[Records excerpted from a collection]
+--
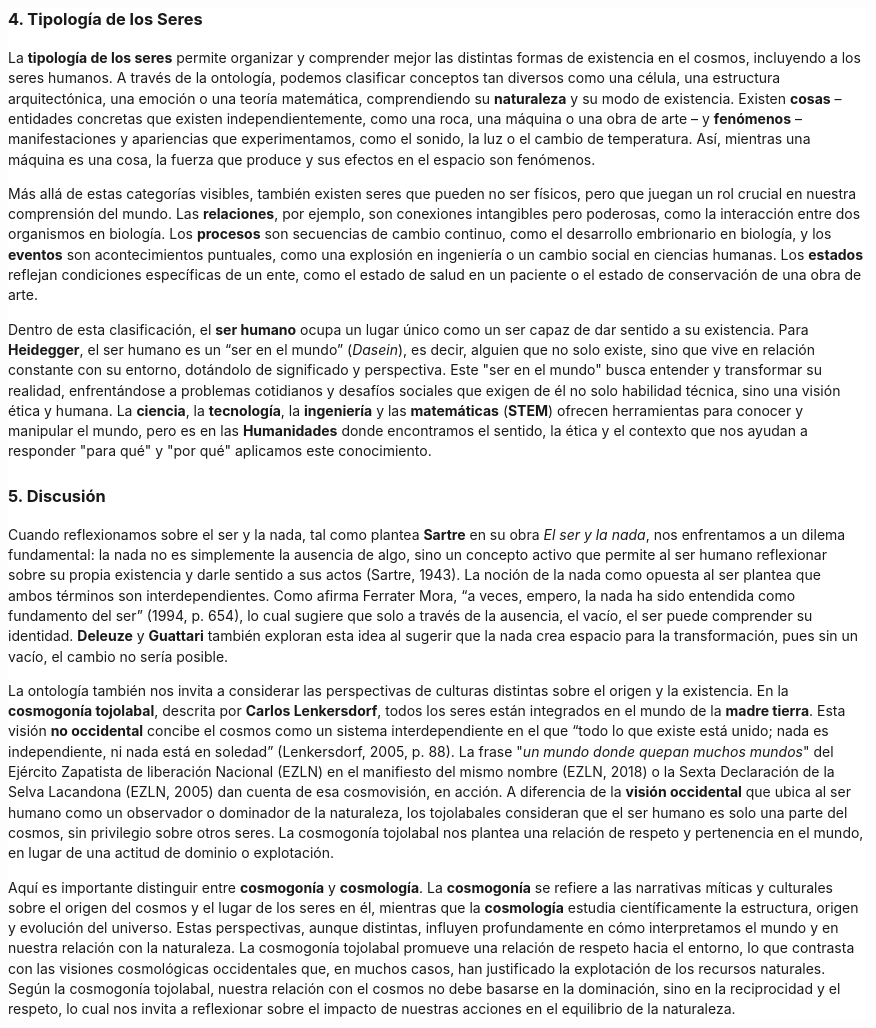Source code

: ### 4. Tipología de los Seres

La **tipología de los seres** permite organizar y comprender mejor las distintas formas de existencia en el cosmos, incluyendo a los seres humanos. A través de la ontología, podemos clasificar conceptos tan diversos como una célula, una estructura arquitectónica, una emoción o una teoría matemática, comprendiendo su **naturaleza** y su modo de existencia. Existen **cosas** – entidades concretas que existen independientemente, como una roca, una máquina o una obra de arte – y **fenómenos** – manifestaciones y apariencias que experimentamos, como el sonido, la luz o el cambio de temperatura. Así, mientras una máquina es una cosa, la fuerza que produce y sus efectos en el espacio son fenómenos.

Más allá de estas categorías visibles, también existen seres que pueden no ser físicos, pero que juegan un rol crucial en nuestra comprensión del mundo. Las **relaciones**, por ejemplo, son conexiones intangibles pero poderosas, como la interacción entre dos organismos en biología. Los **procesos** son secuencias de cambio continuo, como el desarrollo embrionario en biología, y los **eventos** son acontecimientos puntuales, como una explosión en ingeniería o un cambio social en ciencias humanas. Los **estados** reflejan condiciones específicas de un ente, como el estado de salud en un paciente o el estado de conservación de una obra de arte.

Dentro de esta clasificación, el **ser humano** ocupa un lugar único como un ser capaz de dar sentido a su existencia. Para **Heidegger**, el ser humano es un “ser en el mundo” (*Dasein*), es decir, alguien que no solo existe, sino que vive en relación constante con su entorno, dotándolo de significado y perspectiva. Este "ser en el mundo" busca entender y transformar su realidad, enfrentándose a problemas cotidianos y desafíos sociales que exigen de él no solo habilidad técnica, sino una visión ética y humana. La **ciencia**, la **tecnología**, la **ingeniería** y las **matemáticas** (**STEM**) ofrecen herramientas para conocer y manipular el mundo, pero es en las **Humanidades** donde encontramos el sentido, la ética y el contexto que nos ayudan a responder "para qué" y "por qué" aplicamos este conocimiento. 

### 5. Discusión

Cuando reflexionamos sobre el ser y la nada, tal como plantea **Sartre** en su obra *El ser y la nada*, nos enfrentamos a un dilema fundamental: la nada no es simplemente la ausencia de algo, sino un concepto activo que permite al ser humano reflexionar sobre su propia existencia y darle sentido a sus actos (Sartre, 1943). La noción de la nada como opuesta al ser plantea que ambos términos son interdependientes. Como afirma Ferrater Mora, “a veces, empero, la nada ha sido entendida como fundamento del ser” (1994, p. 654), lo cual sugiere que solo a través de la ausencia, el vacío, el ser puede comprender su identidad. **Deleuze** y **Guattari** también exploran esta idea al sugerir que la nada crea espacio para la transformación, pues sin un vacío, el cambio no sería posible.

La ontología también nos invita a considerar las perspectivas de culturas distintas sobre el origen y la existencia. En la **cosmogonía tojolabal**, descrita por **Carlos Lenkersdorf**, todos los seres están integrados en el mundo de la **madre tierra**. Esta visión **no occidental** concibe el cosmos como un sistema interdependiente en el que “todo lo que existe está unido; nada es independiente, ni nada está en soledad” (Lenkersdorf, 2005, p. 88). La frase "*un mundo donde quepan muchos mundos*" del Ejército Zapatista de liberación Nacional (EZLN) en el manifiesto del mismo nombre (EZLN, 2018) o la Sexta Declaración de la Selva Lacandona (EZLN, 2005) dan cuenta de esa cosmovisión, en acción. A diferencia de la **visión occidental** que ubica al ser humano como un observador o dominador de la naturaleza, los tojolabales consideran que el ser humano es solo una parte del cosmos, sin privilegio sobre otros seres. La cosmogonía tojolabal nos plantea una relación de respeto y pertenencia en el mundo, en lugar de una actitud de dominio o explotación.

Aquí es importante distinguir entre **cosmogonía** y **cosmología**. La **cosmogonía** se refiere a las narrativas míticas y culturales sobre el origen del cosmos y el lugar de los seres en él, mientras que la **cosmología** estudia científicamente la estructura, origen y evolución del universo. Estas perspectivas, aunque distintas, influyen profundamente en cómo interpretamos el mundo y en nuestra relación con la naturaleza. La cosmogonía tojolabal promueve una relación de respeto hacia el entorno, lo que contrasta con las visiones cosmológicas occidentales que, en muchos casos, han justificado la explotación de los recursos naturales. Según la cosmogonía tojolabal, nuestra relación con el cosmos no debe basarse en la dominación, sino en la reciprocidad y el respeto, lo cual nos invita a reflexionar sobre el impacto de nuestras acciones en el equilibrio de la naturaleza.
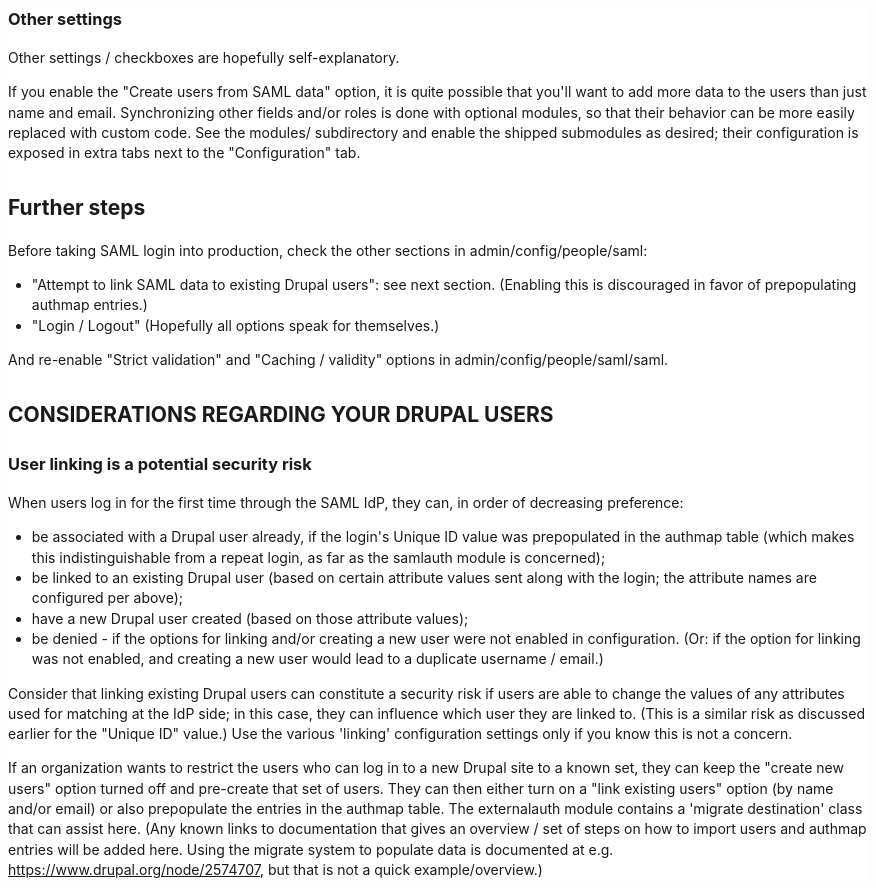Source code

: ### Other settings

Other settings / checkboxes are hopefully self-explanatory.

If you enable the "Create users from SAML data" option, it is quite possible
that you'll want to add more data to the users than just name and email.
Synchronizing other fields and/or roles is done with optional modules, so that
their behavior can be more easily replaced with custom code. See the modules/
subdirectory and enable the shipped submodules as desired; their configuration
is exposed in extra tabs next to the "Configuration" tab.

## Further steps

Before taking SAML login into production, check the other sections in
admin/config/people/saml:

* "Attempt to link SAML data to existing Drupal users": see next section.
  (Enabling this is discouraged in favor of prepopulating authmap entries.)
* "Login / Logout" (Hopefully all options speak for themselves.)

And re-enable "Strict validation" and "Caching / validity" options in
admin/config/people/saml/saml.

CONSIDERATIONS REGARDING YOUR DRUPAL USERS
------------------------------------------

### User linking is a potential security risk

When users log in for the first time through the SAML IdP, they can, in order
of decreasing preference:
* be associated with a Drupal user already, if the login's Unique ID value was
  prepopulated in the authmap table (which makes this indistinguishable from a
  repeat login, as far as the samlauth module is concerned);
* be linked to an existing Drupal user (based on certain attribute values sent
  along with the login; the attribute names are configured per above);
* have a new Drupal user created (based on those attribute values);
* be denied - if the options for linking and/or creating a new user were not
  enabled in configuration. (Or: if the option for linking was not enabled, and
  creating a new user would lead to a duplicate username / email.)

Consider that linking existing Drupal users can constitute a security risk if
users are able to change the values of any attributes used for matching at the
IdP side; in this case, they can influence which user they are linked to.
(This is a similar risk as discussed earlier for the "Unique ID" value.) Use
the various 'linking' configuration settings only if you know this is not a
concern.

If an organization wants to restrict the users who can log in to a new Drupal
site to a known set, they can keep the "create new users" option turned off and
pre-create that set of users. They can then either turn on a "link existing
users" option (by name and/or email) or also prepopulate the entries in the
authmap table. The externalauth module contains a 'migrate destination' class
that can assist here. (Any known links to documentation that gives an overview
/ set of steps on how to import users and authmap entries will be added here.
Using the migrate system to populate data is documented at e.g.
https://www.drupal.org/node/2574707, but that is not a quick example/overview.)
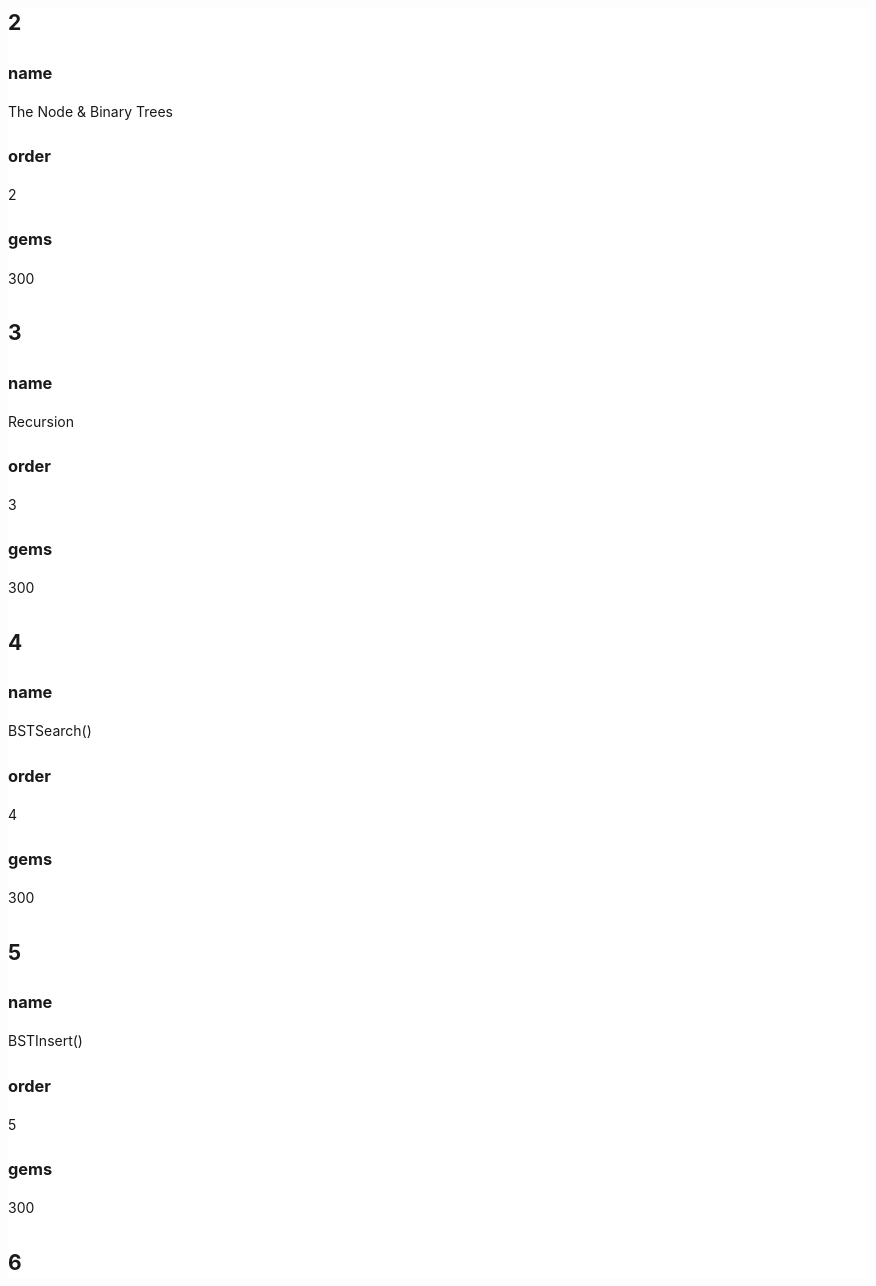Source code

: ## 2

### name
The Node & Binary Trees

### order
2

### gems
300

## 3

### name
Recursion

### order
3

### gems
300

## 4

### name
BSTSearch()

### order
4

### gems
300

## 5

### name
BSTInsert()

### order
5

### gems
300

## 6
+--
● **Work task**: Please give, as a single number with nothing added, the count of lines in the records that contain the word "data".

● **Your solution**: 4